“Effective executives, in my observation, do not start with their tasks. They start with their time. And they do not start out with planning. They start by finding out where their time actually goes. Then they attempt to manage their time and to cut back on unproductive demands on their time. Finally they consolidate their ‘discretionary’ time into the largest possible continuing units. This three-step process:
- recording time,
- managing time,
- consolidating time
is the foundation of executive effectiveness.
Effective executives know that time is the limiting factor. The output limits of any process are set by the scarcest resource. In the process we call ‘accomplishment,’ this is time.”
Chapter 1 tells us that effectiveness can be learned.
Chapter 2 tells us about the first thing we must learn if we want to be effective: How to manage our time.
First, note: Time is our most precious asset. You can always get more money or more resources. You can NEVER (!) get more time. It’s finite and once it’s gone, it’s gone. Therefore, if we want to increase our “accomplishment” in the broadest sense we’d be wise to optimize our use of time.
How? Three steps.
First, we need to record it. Don’t start with planning. Start with TRACKING. Bust out a piece of paper and actually track where your time goes for a week or three.

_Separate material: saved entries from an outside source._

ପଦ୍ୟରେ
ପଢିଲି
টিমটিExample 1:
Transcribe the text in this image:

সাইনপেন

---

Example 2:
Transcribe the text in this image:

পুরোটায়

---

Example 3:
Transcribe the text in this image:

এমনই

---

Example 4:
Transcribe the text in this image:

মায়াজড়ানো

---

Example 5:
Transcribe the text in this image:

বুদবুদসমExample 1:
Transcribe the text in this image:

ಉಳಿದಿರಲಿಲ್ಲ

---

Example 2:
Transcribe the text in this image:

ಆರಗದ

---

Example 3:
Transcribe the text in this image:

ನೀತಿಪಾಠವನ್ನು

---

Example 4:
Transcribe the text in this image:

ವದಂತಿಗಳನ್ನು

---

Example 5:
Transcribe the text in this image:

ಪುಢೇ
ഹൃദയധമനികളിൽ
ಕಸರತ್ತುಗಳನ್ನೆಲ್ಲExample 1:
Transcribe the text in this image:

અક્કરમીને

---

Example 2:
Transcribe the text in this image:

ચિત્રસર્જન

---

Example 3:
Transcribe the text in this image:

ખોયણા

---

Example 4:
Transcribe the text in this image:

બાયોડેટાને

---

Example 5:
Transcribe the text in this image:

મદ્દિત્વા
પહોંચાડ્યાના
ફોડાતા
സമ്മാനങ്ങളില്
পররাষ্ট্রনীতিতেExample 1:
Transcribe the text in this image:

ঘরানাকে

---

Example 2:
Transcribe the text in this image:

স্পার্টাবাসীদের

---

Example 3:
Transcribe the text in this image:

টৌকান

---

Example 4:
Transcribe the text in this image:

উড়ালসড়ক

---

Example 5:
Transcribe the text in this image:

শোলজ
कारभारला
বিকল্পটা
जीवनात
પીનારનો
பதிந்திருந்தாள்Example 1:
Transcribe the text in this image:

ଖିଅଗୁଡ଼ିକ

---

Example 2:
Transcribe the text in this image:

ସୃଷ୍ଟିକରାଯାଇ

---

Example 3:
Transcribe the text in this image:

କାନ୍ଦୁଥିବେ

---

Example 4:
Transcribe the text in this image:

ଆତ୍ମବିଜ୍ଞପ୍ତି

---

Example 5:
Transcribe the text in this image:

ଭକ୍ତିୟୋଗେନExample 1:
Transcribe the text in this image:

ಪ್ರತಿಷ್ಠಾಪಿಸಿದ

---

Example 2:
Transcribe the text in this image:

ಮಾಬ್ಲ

In the process, you’ll *immediately* improve your performance because we know that what we measure improves before we even deliberately try to improve it. (Recall our pedometer-wearing people who walked a mile more as a result of simply having a pedometer.)
And, you’ll also have the data you need to move to step #2 which is to optimize the use of your time. The #1 trick here? Know that THE fastest way to optimize your time is to ELIMINATE the nonessential. Once you’ve removed the obvious, complete time wasters then you need to focus on the things that you and only you can do—systematically “delegating” everything else.

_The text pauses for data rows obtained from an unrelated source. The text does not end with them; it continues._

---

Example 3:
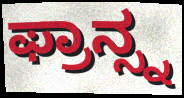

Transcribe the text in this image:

ಫ್ರಾನ್ಸ್ನ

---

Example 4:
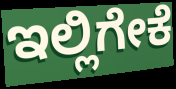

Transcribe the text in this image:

ಇಲ್ಲಿಗೇಕೆ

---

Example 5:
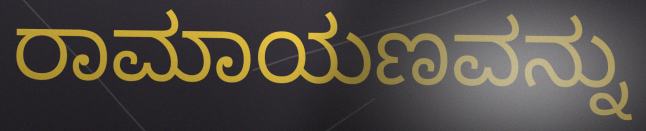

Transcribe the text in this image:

ರಾಮಾಯಣವನ್ನು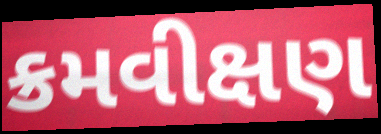
ક્રમવીક્ષણ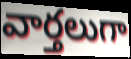
వార్తలుగాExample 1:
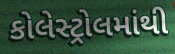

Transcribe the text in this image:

કોલેસ્ટ્રોલમાંથી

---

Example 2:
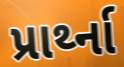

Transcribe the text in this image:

પ્રાર્થ્ના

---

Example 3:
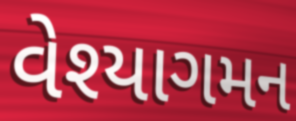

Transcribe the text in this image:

વેશ્યાગમન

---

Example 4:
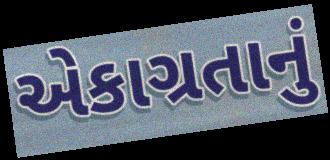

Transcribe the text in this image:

એકાગ્રતાનું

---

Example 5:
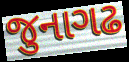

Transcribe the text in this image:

જુનાગઢ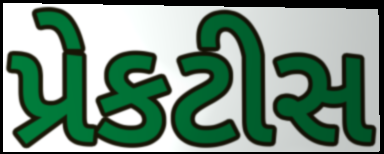
પ્રેકટીસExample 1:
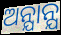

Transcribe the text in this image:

ଅନ୍ଯାନ୍ଯ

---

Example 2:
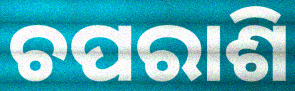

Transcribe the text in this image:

ଚପରାଶି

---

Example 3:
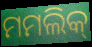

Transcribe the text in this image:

ମମଲିକ୍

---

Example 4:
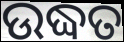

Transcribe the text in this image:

ଉଦ୍ଧତ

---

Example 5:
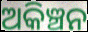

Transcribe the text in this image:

ଅକିଞ୍ଚନ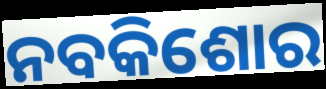
ନବକିଶୋରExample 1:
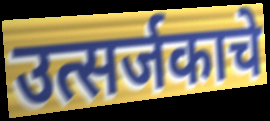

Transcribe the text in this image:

उत्सर्जकाचे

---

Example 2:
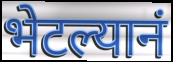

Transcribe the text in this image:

भेटल्यानं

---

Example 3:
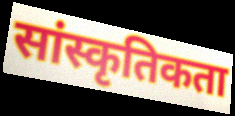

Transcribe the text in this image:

सांस्कृतिकता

Then we arrive at our third step: We need to CONSOLIDATE our time into “the largest possible continuing units.”
We need to create what Gary Keller of The ONE Thing calls “time blocks.” Recall that he also calls time blocks the #1 productivity power tool. He says: “Most people think there’s never enough time to be successful, but there is when you block it. Time blocking is a very results-oriented way of viewing and using time. It’s a way of making sure that what has to be done gets done. Alexander Graham Bell said, ‘Concentrate all your thoughts upon the work at hand. The sun’s rays do not burn until brought to a focus.’ Time blocking harnesses your energy and centers it on your most important work. It’s productivity’s greatest power tool.”

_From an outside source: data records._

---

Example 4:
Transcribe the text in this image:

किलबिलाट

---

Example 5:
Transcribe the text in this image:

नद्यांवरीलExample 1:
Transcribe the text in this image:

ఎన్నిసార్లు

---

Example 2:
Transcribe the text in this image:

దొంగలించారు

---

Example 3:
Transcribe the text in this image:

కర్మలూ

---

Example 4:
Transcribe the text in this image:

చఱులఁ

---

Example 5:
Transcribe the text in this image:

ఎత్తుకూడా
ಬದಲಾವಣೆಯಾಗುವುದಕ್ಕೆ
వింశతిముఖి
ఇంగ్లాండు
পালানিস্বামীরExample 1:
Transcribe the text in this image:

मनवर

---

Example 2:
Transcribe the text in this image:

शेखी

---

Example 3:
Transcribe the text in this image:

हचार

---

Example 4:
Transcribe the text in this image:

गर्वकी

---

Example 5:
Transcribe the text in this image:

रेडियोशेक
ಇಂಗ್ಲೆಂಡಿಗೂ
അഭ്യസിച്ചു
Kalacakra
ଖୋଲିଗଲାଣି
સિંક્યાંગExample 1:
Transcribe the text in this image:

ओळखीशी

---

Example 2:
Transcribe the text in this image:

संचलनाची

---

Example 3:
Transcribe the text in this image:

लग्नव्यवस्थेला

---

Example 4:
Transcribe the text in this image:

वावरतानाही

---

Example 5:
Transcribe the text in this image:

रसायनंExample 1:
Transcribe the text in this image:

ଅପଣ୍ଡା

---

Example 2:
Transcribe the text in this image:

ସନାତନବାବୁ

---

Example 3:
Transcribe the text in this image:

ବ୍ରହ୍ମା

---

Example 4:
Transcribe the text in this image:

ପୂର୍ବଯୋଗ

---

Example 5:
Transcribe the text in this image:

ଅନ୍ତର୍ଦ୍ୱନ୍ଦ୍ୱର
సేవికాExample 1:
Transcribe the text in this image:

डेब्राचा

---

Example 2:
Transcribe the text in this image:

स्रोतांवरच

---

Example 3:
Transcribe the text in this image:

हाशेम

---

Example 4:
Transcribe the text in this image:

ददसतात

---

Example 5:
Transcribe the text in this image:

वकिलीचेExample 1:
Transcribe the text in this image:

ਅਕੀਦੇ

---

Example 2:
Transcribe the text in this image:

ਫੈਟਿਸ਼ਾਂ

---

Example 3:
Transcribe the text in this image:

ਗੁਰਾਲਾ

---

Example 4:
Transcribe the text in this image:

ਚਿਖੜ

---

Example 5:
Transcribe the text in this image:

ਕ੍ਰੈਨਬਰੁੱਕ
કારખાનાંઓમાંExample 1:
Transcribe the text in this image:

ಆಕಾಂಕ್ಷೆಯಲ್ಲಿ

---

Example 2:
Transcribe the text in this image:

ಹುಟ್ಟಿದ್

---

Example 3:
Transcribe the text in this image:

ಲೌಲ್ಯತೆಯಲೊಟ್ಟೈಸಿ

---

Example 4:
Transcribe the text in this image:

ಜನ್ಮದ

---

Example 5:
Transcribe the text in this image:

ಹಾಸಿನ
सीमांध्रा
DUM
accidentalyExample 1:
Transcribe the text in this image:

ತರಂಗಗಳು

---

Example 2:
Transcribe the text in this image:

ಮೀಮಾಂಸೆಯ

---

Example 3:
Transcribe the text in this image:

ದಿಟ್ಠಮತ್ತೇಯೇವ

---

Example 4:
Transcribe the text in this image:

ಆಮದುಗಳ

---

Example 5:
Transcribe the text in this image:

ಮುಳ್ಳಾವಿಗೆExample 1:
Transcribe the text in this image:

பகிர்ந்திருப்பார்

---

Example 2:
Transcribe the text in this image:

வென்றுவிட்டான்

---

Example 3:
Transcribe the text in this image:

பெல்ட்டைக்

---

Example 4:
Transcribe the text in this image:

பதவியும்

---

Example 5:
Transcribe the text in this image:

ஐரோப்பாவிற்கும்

1 + 2 + 3 = Time Management 101 Drucker-style.
How’re you doing here? Ready to start tracking? What can you eliminate? When’s your next jumbo time block? (And, how can you install that as a regular feature in your Masterpiece Day?)
P.S. Time management is, of course, huge. But you know what’s bigger? Energy management. Your ENERGY drives the whole show. Hence, our obsession with the core fundamentals: Eat. Move. Sleep. Focus. Breathe.